PORTS OPEN TO TERROR: JUST TWO PERCENT OF THE SIX MILLION CARGO CONTAINERS SHIPPED TO THE U.S. ARE INSPECTED - "60 MINUTES" SUNDAY, MARCH 24
Sept. 11 or not, U.S. Customs can still inspect just two percent of the six million cargo containers entering the U.S. annually, making seaports and the final destinations of the containers all across America vulnerable to terror. Steve Kroft's report, in which the U.S. Customs commissioner and other officials admit the danger, will be broadcast on 60 MINUTES Sunday, March 24 (7:00-8:00 PM, ET/PT) on the CBS Television Network.
"The system is vulnerable," says Robert Bonner, Commissioner of Customs. "I mean the movement and the potential for concealing a terrorist weapon inside a cargo container." But Bonner is confident that the two percent of containers inspected are the right ones. "We're pretty good at determining those containers that might pose a risk [in which] a terrorist or a terrorist weapon might be smuggled," he says.
Bonner admits there has been some "specific tactical intelligence" indicating that threatening materials or persons have been concealed in containers. "I'm happy to say that it proved to be a false alarm," he tells Kroft.

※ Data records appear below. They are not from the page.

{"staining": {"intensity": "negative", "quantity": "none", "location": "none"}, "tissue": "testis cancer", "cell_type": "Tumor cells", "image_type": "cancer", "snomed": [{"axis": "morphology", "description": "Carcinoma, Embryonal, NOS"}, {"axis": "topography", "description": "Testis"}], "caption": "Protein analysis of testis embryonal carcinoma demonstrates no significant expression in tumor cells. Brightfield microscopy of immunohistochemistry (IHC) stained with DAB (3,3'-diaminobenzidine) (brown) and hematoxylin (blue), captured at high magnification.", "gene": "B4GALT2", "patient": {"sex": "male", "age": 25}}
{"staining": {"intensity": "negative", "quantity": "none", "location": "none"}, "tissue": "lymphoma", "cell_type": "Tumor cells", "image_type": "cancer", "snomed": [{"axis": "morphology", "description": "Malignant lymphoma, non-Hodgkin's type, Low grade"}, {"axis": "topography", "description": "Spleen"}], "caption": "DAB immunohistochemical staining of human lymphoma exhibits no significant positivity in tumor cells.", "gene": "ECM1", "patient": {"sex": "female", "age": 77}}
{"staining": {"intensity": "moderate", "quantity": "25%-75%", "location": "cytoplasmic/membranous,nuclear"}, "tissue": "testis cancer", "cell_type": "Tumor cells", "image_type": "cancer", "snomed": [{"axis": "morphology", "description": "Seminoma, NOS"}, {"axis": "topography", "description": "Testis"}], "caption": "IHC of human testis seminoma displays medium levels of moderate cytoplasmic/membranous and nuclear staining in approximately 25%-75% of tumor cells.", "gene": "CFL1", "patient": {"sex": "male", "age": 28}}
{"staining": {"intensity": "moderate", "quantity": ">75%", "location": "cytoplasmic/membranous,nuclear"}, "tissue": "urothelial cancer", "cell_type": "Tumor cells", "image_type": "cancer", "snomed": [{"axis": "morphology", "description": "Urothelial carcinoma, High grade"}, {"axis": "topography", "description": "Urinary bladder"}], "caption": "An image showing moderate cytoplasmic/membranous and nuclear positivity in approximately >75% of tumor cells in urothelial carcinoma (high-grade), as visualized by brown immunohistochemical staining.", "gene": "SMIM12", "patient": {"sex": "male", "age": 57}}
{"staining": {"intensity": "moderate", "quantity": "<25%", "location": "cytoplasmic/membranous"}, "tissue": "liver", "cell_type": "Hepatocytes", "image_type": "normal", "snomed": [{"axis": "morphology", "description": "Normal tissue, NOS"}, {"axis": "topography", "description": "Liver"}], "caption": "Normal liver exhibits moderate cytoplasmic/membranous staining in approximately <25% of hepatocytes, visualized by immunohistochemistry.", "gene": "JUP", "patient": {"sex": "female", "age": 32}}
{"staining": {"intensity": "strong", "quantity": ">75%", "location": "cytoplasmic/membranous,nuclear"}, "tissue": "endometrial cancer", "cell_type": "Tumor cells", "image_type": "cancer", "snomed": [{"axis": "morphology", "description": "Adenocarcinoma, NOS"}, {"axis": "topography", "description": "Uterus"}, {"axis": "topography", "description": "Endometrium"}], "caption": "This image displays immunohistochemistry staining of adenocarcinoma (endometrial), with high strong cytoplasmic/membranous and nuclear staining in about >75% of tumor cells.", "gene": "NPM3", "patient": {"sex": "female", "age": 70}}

The possibility of containers being used to smuggle weapons or terrorists was made clear last October, when Italian authorities discovered a suspected terrorist trying to smuggle himself from Egypt to Canada in a cargo container. The incident is still under investigation.
The vulnerability is no secret, says Stephen Flynn, a former Coast Guard commander who has studied port security as a senior fellow of the Council on Foreign Relations. "Criminals have been operating in seaports for a long time," says Flynn. "The bad guys know how open the system is. It's physically impossible to check every container without essentially stopping global commerce."
While billions of dollars are being spent for security at airports and border crossings, seaports, according to Flynn, "are the only part of an international boundary that the federal government invests no money in terms of security."
Some new technologies are in use, such as radiation detectors to search for nuclear material and VACIS machines that see through a container's steel walls. The Seaport Security Act, providing $750 million for improvements, is making its way through Congress. But Flynn believes the expensive proposition of tagging, tracking and tamper-proofing every container as it moves across the world is the only real and cost-efficient solution. "I think it's imminently doable, particularly in light of the costs...if the terrorists do, in fact, target the system," he tells Kroft. "That cost is shutting down global commerce - now that's a heavy cost."